Il nuovo scalo diportistico prevede la realizzazione di 450 posti barca, per imbarcazioni fino ai 21 metri di lunghezza, e soprattutto la costruzione di un nuovo albergo, un centro commerciale, negozi e residenze. Prevista anche la relizzazione di 350 box auto e un parcheggio da 750 posti.
Un intervento che i promotori dell’assemblea pubblica di domani giudicano senza mezzi termini un “corpo estraneo” all’interno del quartiere.
«Il progetto del Porto di Pastena – si legge in un post sulla pagina Facebook del Comitato “Giù le mani dal porticciolo” – non è una “riqualificazione”. Una riqualificazione restituisce spazi, li rende più fruibili, rafforza il rapporto tra quartiere e territorio. Questo porto, così come è stato concepito, è un corpo estraneo: un innesto in un quartiere fortemente urbanizzato, al quale sottrae l’unico spazio di respiro, la piazza sul mare e le sue spiagge, pubbliche ed accessibili».
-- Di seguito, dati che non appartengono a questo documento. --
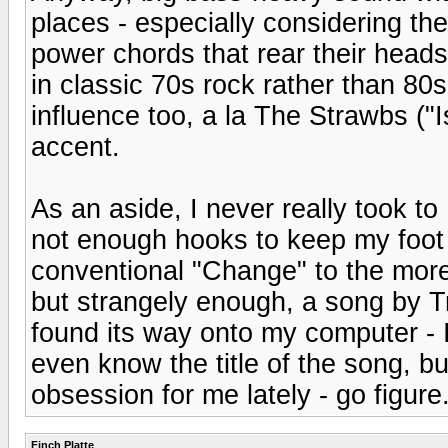
places - especially considering the
power chords that rear their heads 
in classic 70s rock rather than 8
influence too, a la The Strawbs ("Is
accent.
As an aside, I never really took 
not enough hooks to keep my foot t
conventional "Change" to the more
but strangely enough, a song by T
found its way onto my computer - 
even know the title of the song, but
obsession for me lately - go figure
Finch Platte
La previsione di spazi pubblici nel progetto viene contestata in radice, sostenendo che la realizzazione dei box verrebbe a creare una vera e propria linea di separazione tra il mare e il resto del quartiere. Nel mirino del comitato anche il metodo utilizzato per proporre una radicale trasformazione del litorale: «Il genius loci – si legge ancora nel post – viene totalmente ignorato in favore di un negato dialogo con la città e rifiuto del suo contesto. La narrazione di restituire spazio per tutti è fallace in partenza: ciò che promette accessibilità e continuità finisce per escludere il quartiere e alterarne l’identità».